Expected Time Complexity: O(N*M)
Expected Auxiliary Space: O(N*M)
Examples #
Example 1:
Input:
N = 4, M = 4
grid = [[X, O, O, O]
[O, Y, O, Y]
[X, X, O, O]
[O, Y, O, O]]
Output:
1
Explanation:
[[X, O, O, O]
[O, Y, O, Y]
[X, X, O, O]
[O, Y, O, O]]
The shortest X-Y distance in the grid is 1.
One possible such X and Y are marked in bold
in the above grid.
Example 2:
Input:
N = 3, M = 3
grid = [[X, X, O]
[O, O, Y]
[Y, O, O]]
Output :
2
Explanation:
[[X, X, O]
[O, O, Y]
[Y, O, O]]
The shortest X-Y distance in the grid is 2.

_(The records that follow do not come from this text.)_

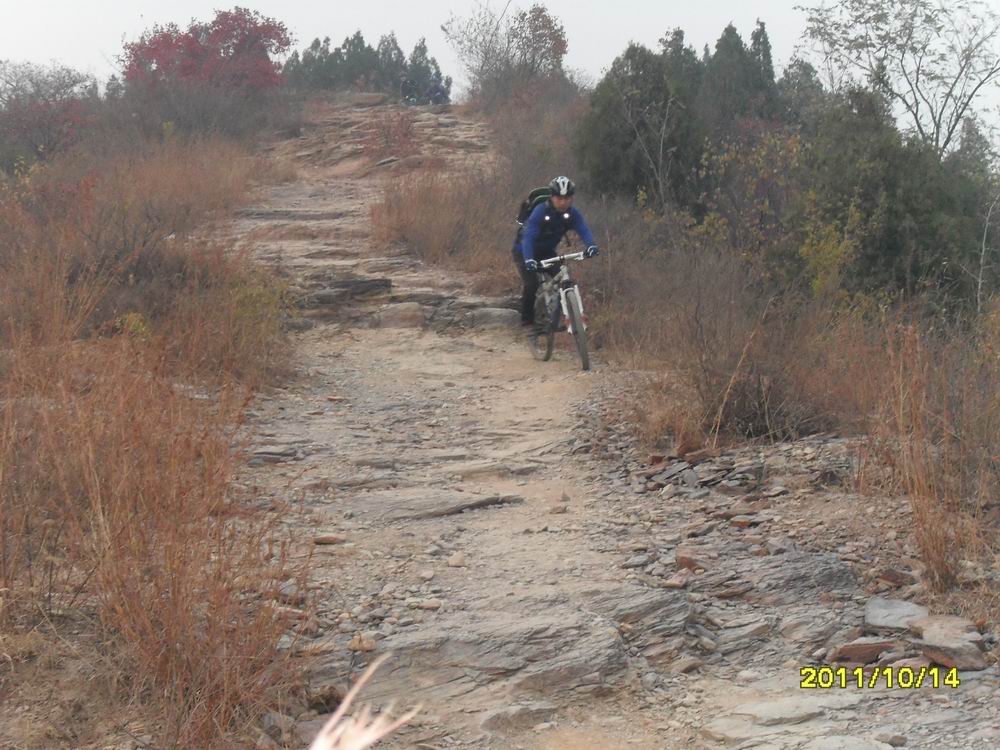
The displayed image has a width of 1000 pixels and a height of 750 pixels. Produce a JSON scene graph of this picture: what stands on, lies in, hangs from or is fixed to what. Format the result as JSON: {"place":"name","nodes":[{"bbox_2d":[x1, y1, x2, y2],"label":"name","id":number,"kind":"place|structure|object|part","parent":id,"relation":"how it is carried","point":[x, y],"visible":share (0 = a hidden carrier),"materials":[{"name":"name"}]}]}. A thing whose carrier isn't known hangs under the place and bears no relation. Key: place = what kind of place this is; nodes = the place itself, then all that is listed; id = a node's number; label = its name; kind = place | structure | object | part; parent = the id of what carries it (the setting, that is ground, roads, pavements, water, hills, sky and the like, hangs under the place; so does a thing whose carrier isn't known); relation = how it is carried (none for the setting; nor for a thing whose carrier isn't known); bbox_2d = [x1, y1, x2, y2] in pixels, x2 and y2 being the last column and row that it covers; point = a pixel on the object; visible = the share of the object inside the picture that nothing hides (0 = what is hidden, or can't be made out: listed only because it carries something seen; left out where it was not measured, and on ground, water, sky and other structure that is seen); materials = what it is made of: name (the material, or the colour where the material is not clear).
{"place":"outdoors","nodes":[
{"label":"outdoors","id":0,"kind":"place"},
{"bbox_2d":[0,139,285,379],"label":"dry grass","id":1,"kind":"structure","parent":0,"point":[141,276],"visible":0.7,"materials":[{"name":"plant"}]},
{"bbox_2d":[307,653,421,749],"label":"dry grass","id":2,"kind":"structure","parent":0,"point":[344,704],"visible":0.98,"materials":[{"name":"beige plant"}]},
{"bbox_2d":[0,0,999,146],"label":"sky","id":3,"kind":"structure","parent":0,"point":[595,70],"materials":[{"name":"white"}]},
{"bbox_2d":[203,106,995,749],"label":"dirt trail","id":4,"kind":"structure","parent":0,"point":[452,393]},
{"bbox_2d":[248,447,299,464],"label":"rock","id":5,"kind":"object","parent":4,"relation":"on","point":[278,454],"visible":0.73,"materials":[{"name":"grey stone"}]},
{"bbox_2d":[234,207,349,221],"label":"rock","id":6,"kind":"object","parent":4,"relation":"in","point":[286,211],"visible":0.83,"materials":[{"name":"grey stone"}]},
{"bbox_2d":[313,534,347,544],"label":"rock","id":7,"kind":"object","parent":4,"relation":"on","point":[330,538],"visible":0.92,"materials":[{"name":"grey stone"}]},
{"bbox_2d":[302,275,392,307],"label":"rock","id":8,"kind":"object","parent":4,"relation":"on","point":[373,282],"visible":0.76,"materials":[{"name":"grey stone"}]},
{"bbox_2d":[347,634,375,652],"label":"rock","id":9,"kind":"object","parent":4,"relation":"on","point":[363,643],"visible":0.82,"materials":[{"name":"stone"}]},
{"bbox_2d":[361,108,423,162],"label":"shrub","id":10,"kind":"object","parent":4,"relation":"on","point":[388,146],"visible":0.73,"materials":[{"name":"red plant"}]},
{"bbox_2d":[372,301,426,328],"label":"rock","id":11,"kind":"object","parent":4,"relation":"on","point":[408,320],"visible":0.9,"materials":[{"name":"grey stone"}]},
{"bbox_2d":[399,76,416,105],"label":"person","id":12,"kind":"object","parent":4,"relation":"on","point":[404,87],"visible":0.65},
{"bbox_2d":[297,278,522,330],"label":"rock ledge","id":13,"kind":"object","parent":4,"relation":"on","point":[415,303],"visible":0.66,"materials":[{"name":"stone"}]},
{"bbox_2d":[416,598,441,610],"label":"rock","id":14,"kind":"object","parent":4,"relation":"on","point":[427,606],"visible":0.88,"materials":[{"name":"stone"}]},
{"bbox_2d":[355,491,522,520],"label":"rock","id":15,"kind":"object","parent":4,"relation":"in","point":[489,501],"visible":0.84,"materials":[{"name":"grey stone"}]},
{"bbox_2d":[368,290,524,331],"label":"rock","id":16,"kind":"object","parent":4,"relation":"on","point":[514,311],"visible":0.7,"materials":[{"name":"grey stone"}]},
{"bbox_2d":[446,552,465,567],"label":"rock","id":17,"kind":"object","parent":4,"relation":"on","point":[454,564],"visible":0.93,"materials":[{"name":"stone"}]},
{"bbox_2d":[466,305,521,329],"label":"rock","id":18,"kind":"object","parent":4,"relation":"on","point":[493,316],"visible":0.78,"materials":[{"name":"grey stone"}]},
{"bbox_2d":[357,608,642,708],"label":"rock","id":19,"kind":"object","parent":4,"relation":"in","point":[500,662],"visible":0.72,"materials":[{"name":"grey stone"}]},
{"bbox_2d":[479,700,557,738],"label":"rock","id":20,"kind":"object","parent":4,"relation":"in","point":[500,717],"visible":0.87,"materials":[{"name":"grey stone"}]},
{"bbox_2d":[524,248,593,369],"label":"bicycle","id":21,"kind":"object","parent":4,"relation":"on","point":[562,301],"visible":0.68,"materials":[{"name":"metal"}]},
{"label":"wheel","id":22,"kind":"part","parent":21,"relation":"part of","materials":[{"name":"black rubber"}]},
{"label":"wheel","id":23,"kind":"part","parent":21,"relation":"part of","materials":[{"name":"black rubber"}]},
{"bbox_2d":[514,176,599,343],"label":"man","id":24,"kind":"object","parent":21,"relation":"on","point":[562,202],"visible":0.78},
{"bbox_2d":[516,186,553,233],"label":"backpack","id":25,"kind":"object","parent":24,"relation":"on","point":[535,194],"visible":0.32,"materials":[{"name":"black fabric"}]},
{"label":"handlebar","id":26,"kind":"part","parent":21,"relation":"part of","materials":[{"name":"silver metal"}]},
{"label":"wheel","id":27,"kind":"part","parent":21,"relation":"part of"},
{"bbox_2d":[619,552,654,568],"label":"rock","id":28,"kind":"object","parent":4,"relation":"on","point":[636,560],"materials":[{"name":"grey stone"}]},
{"bbox_2d":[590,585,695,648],"label":"rock","id":29,"kind":"object","parent":4,"relation":"on","point":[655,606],"visible":0.56,"materials":[{"name":"grey stone"}]},
{"bbox_2d":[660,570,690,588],"label":"rock","id":30,"kind":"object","parent":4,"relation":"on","point":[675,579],"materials":[{"name":"beige stone"}]},
{"bbox_2d":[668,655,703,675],"label":"rock","id":31,"kind":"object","parent":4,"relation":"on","point":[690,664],"visible":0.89,"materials":[{"name":"brown stone"}]},
{"bbox_2d":[675,550,708,571],"label":"rock","id":32,"kind":"object","parent":4,"relation":"on","point":[686,559],"visible":0.84,"materials":[{"name":"brown stone"}]},
{"bbox_2d":[629,450,765,497],"label":"rock pile","id":33,"kind":"object","parent":4,"relation":"on","point":[690,473],"visible":0.86,"materials":[{"name":"grey stone"}]},
{"bbox_2d":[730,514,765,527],"label":"rock","id":34,"kind":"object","parent":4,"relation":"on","point":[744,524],"visible":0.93,"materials":[{"name":"stone"}]},
{"bbox_2d":[687,550,856,605],"label":"rock","id":35,"kind":"object","parent":4,"relation":"on","point":[781,570],"visible":0.82,"materials":[{"name":"grey stone"}]},
{"bbox_2d":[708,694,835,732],"label":"rock","id":36,"kind":"object","parent":4,"relation":"on","point":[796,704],"visible":0.93,"materials":[{"name":"grey stone"}]},
{"bbox_2d":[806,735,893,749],"label":"rock","id":37,"kind":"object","parent":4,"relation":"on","point":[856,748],"visible":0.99,"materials":[{"name":"grey stone"}]},
{"bbox_2d":[826,640,894,664],"label":"rock","id":38,"kind":"object","parent":4,"relation":"on","point":[874,650],"visible":0.88,"materials":[{"name":"brown stone"}]},
{"bbox_2d":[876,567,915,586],"label":"rock","id":39,"kind":"object","parent":4,"relation":"on","point":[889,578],"visible":0.93,"materials":[{"name":"stone"}]},
{"bbox_2d":[863,597,930,630],"label":"rock","id":40,"kind":"object","parent":4,"relation":"on","point":[905,608],"visible":0.88,"materials":[{"name":"grey stone"}]},
{"bbox_2d":[908,615,980,645],"label":"rock","id":41,"kind":"object","parent":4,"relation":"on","point":[926,633],"visible":0.77,"materials":[{"name":"beige stone"}]},
{"bbox_2d":[916,639,988,671],"label":"rock","id":42,"kind":"object","parent":4,"relation":"on","point":[945,662],"visible":0.8,"materials":[{"name":"stone"}]},
{"bbox_2d":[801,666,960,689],"label":"date stamp","id":43,"kind":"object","parent":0,"point":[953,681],"visible":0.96,"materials":[{"name":"yellow"}]},
{"label":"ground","id":44,"kind":"structure","parent":0},
{"bbox_2d":[0,61,97,164],"label":"tree","id":45,"kind":"object","parent":44,"relation":"on","point":[40,120],"visible":0.88,"materials":[{"name":"plant"}]},
{"bbox_2d":[0,243,312,749],"label":"dry grass","id":46,"kind":"structure","parent":44,"relation":"on","point":[98,488],"materials":[{"name":"plant"}]},
{"bbox_2d":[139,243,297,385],"label":"dry shrub","id":47,"kind":"object","parent":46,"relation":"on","point":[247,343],"visible":0.65,"materials":[{"name":"plant"}]},
{"bbox_2d":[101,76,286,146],"label":"shrub","id":48,"kind":"object","parent":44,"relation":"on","point":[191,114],"visible":0.83,"materials":[{"name":"plant"}]},
{"bbox_2d":[121,9,291,96],"label":"red tree","id":49,"kind":"object","parent":44,"relation":"on","point":[216,36],"visible":0.77,"materials":[{"name":"red plant"}]},
{"bbox_2d":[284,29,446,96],"label":"tree","id":50,"kind":"object","parent":44,"relation":"on","point":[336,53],"visible":0.59,"materials":[{"name":"green plant"}]},
{"bbox_2d":[399,39,446,101],"label":"conifer tree","id":51,"kind":"object","parent":44,"relation":"on","point":[423,51],"visible":0.5,"materials":[{"name":"green plant"}]},
{"bbox_2d":[427,79,449,104],"label":"person","id":52,"kind":"object","parent":44,"relation":"on","point":[437,95],"visible":0.68},
{"bbox_2d":[369,165,513,271],"label":"dry shrub","id":53,"kind":"object","parent":44,"relation":"on","point":[417,227],"visible":0.67,"materials":[{"name":"brown plant"}]},
{"bbox_2d":[443,0,569,104],"label":"bare tree","id":54,"kind":"object","parent":44,"relation":"on","point":[555,43],"visible":0.92,"materials":[{"name":"plant"}]},
{"bbox_2d":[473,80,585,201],"label":"shrub","id":55,"kind":"object","parent":44,"relation":"on","point":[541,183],"visible":0.6,"materials":[{"name":"plant"}]},
{"bbox_2d":[576,37,704,207],"label":"evergreen tree","id":56,"kind":"object","parent":44,"relation":"on","point":[611,135],"visible":0.77,"materials":[{"name":"green plant"}]},
{"bbox_2d":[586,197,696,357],"label":"dry shrub","id":57,"kind":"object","parent":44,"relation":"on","point":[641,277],"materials":[{"name":"brown plant"}]},
{"bbox_2d":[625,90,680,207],"label":"bare tree","id":58,"kind":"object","parent":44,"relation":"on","point":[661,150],"visible":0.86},
{"bbox_2d":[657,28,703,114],"label":"conifer tree","id":59,"kind":"object","parent":44,"relation":"on","point":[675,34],"visible":0.21,"materials":[{"name":"plant"}]},
{"bbox_2d":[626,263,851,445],"label":"dry shrub","id":60,"kind":"object","parent":44,"relation":"on","point":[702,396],"visible":0.75,"materials":[{"name":"brown plant"}]},
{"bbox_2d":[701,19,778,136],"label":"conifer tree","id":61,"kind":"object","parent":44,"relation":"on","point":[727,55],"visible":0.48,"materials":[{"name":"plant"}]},
{"bbox_2d":[676,128,803,273],"label":"shrub","id":62,"kind":"object","parent":44,"relation":"on","point":[704,225],"visible":0.59,"materials":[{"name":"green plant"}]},
{"bbox_2d":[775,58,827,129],"label":"conifer tree","id":63,"kind":"object","parent":44,"relation":"on","point":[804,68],"visible":0.32,"materials":[{"name":"plant"}]},
{"bbox_2d":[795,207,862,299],"label":"shrub","id":64,"kind":"object","parent":44,"relation":"on","point":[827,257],"visible":0.57,"materials":[{"name":"plant"}]},
{"bbox_2d":[792,87,995,301],"label":"evergreen tree","id":65,"kind":"object","parent":44,"relation":"on","point":[893,246],"visible":0.7,"materials":[{"name":"green plant"}]},
{"bbox_2d":[797,0,999,160],"label":"bare tree","id":66,"kind":"object","parent":44,"relation":"on","point":[947,141],"visible":0.9,"materials":[{"name":"plant"}]},
{"bbox_2d":[857,318,999,591],"label":"dry grass","id":67,"kind":"structure","parent":44,"relation":"on","point":[938,561],"materials":[{"name":"plant"}]},
{"bbox_2d":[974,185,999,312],"label":"bare tree","id":68,"kind":"object","parent":44,"relation":"on","point":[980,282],"visible":0.87,"materials":[{"name":"plant"}]}
]}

One possible such X and Y are marked in bold
in the above grid.
Constraints #
1 <= N, M <= 10^5- There is at least one X and one Y in the grid.
Solutions #
class Solution {
public:
int shortestXYDist(vector<vector<char>> grid, int N, int M) {
queue<pair<int, int>> q;
for(int i = 0; i < N; i++) {
for(int j = 0; j < M; j++) {
if(grid[i][j] == 'X')
q.push({i, j});
}
}
vector<int> dirs = {-1, 0, 1, 0, -1};
int dis = 0;
bool flag = 1;
while(!q.empty() && flag) {
int size = q.size();
dis++;
while(size-- && flag) {
int x = q.front().first;
int y = q.front().second;
q.pop();
for(int i = 0; i < 4; i++) {
int newx = x + dirs[i];
int newy = y + dirs[i + 1];
if(newx >= 0 && newy >= 0 && newx < N && newy < M) {
if(grid[newx][newy] == 'Y') {
flag = 0;
break;
}
else if(grid[newx][newy] == 'O') {
q.push({newx, newy});
grid[newx][newy] = 'X';
}
}
}
}
}
return dis;
}
};